(Tasks to complete):
A - Return the portion of the Singapore labor article that opens with the words containing "Data from the" and closes with "increased from September.", copied word for word.
B - Take the Singapore labor article further, picking up right after its final sentence.

(Text segment):
+ + + + +

SINGAPORE: To meet pent-up demand from the country’s post-pandemic reopening, the Singapore Business Federation (SBF) is hoping the government will ease foreign worker measures to provide “immediate” relief for businesses starved of labour, especially small and medium enterprises.
This comes as more than half of front-line workers here say their workload has piled up, contributing to almost a third of them thinking about quitting several times a month.
These figures from experience management firm Qualtrics were collected from 194 respondents in Singapore from July to September 2022.
Responding to queries on the Qualtrics data, SBF executive director for advocacy and policy Albert Tsui said: “This is a critical time for businesses to be agile in capturing business opportunities and staying ahead of global competition, without being held back by cost and manpower pressures.”
Data from the federation, which represents 28,000 companies and trade chambers, shows that 79% of firms say wage costs are their biggest cost challenge, in contrast to 52% citing logistics and 45%, utilities, Tsui added.
The government uses a quota and levy system to regulate the size of the foreign workforce in Singapore.
SBF hopes policymakers would pause the raising of foreign worker levy rates for a few years, remove age-differentiated S Pass salaries, and expand interim measures to allow for more foreign worker housing.
This comes as minimal qualifying salaries and levy for some categories of work passes will be increased from September.

+ + + + +

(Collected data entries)
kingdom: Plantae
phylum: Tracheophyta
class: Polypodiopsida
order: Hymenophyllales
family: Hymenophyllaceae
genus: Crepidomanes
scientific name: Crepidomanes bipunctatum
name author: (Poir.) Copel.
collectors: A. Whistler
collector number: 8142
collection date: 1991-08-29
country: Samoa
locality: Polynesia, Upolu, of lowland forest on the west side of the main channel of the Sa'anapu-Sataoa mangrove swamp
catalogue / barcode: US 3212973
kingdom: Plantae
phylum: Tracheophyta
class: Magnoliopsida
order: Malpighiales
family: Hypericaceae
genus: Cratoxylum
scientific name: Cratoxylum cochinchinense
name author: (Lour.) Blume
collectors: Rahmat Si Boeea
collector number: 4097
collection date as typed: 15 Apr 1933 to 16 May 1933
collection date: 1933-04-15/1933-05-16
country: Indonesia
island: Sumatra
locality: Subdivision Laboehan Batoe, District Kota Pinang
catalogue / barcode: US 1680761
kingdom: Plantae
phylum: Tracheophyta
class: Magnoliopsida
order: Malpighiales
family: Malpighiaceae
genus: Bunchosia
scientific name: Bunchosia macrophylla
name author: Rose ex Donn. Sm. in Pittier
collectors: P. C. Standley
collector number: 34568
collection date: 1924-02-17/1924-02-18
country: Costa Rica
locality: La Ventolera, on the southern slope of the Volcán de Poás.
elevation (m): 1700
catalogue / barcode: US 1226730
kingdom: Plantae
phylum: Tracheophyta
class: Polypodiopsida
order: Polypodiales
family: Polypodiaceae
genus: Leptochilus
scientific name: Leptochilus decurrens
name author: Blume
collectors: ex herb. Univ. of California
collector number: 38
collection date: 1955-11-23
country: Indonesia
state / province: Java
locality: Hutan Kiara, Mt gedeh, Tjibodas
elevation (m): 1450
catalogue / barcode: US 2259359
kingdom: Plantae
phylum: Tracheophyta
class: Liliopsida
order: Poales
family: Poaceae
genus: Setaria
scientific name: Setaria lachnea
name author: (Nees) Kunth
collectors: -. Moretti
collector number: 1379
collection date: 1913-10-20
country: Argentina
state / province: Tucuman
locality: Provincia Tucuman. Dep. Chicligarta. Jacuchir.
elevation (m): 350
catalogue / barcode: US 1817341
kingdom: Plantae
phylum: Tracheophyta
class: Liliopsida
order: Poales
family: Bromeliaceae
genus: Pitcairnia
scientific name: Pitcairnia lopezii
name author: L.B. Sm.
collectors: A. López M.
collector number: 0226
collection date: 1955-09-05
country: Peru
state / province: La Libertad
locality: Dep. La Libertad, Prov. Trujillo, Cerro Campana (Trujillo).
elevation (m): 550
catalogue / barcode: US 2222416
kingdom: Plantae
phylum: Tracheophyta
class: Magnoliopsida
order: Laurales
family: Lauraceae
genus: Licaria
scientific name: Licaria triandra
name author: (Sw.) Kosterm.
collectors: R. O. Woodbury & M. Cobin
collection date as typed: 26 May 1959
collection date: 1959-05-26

+ + + + +

(Responses per task):
A -
Data from the federation, which represents 28,000 companies and trade chambers, shows that 79% of firms say wage costs are their biggest cost challenge, in contrast to 52% citing logistics and 45%, utilities, Tsui added.
The government uses a quota and levy system to regulate the size of the foreign workforce in Singapore.
SBF hopes policymakers would pause the raising of foreign worker levy rates for a few years, remove age-differentiated S Pass salaries, and expand interim measures to allow for more foreign worker housing.
This comes as minimal qualifying salaries and levy for some categories of work passes will be increased from September.

B -
Levy for a basic-skilled worker in the service sector could range from US$450 to US$800 (RM1,982 to RM3,523) a month, with the range progressing with firms that employ a higher ratio of foreigners – up to 35% of its workforce.
Minimum qualifying salaries for S Pass foreign employees, at US$3,000 (RM13,210) a month, rise progressively from age 23, up to US$5,500 (RM24,219) at age 45 and above.
Meanwhile, rent rates for some workers’ dormitories have doubled as the construction sector picks up, as extraordinary measures such as the letting out of unoccupied public flats and allowing foreign workers to be housed on-site were discontinued after the pandemic.
Tsui said that while businesses want to answer the government’s calls to digitalise and hire locals, “in practice, there are still job functions that Singaporeans are less inclined to take on”.
“We hope that policymakers can look into alleviating immediate cost pressures faced by small and medium enterprises by easing some wage-related regulations,” he said.
Qualtrics data shows that the 57% of Singapore customer-facing workers who reported increased workload is the highest compared with five other countries it tracked – France, Germany, Britain, Australia and Japan.
Bruce Temkin, its head of the XM Institute, said workers from teams that are understaffed are twice as likely (46%) to say they mull over quitting multiple times a month.
“Front-line workers are already feeling the pressure. And this is likely to increase as the demands on them and need for front-line talent increases,” he said.
Rising demand
Adding to the squeeze from rising demand, foreign workers have simply not returned in the numbers they were before the pandemic, said Choe Peng Sum, chief executive of The Pan Pacific Hotels Group.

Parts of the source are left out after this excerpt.